→ Trecho
Fausto Fawcett: “O Rio é um grande submundo”
O cantor que nos anos 1980 virou cronista da vida carioca com hits como 'Kátia Flávia' afirma que as críticas sociais de suas letras se revelaram proféticas
Como será sua volta aos palcos neste sábado, 18, no C6 Festival, em São Paulo, após trinta anos dedicados à literatura e ao teatro? O show se chama Favelost, mesmo nome do livro que lancei em 2012. Favelost conta a história de um enclave no Brasil, que reuniu Rio e São Paulo para se livrar de toda a mediocridade que tomou o país. No show, um casal quer entrar nessa mancha urbana, mas precisa vencer um baile, um pedágio dançante. É uma homenagem ao filme A Noite dos Desesperados, de 1969, com Jane Fonda.

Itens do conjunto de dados
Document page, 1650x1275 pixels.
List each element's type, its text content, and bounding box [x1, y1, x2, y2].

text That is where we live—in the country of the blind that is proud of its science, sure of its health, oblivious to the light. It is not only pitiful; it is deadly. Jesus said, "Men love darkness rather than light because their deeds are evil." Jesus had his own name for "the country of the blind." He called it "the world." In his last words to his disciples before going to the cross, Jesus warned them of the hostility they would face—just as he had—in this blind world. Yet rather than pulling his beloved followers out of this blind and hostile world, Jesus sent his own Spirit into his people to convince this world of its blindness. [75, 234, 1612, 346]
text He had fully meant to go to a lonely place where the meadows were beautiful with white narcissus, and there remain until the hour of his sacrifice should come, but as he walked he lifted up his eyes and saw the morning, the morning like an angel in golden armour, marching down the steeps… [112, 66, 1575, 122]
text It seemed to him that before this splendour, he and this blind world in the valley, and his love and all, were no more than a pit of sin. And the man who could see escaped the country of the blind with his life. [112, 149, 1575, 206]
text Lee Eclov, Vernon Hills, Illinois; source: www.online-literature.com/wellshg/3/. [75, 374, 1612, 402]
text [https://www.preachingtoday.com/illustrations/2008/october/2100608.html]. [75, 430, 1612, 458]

→ Tarefas a realizar
1/ Segundo a entrevista com Fausto Fawcett, em que ano foi lançado o livro Favelost?
2/ Transcreva literalmente o trecho da entrevista que vai de "O cantor que" até "com Jane Fonda.".
3/ Liste todos os títulos de obras (canção, livro, show ou filme) mencionados na entrevista.

→ Respostas das tarefas
1/ Em 2012.

2/
O cantor que nos anos 1980 virou cronista da vida carioca com hits como 'Kátia Flávia' afirma que as críticas sociais de suas letras se revelaram proféticas
Como será sua volta aos palcos neste sábado, 18, no C6 Festival, em São Paulo, após trinta anos dedicados à literatura e ao teatro? O show se chama Favelost, mesmo nome do livro que lancei em 2012. Favelost conta a história de um enclave no Brasil, que reuniu Rio e São Paulo para se livrar de toda a mediocridade que tomou o país. No show, um casal quer entrar nessa mancha urbana, mas precisa vencer um baile, um pedágio dançante. É uma homenagem ao filme A Noite dos Desesperados, de 1969, com Jane Fonda.

3/ Kátia Flávia; Favelost; A Noite dos Desesperados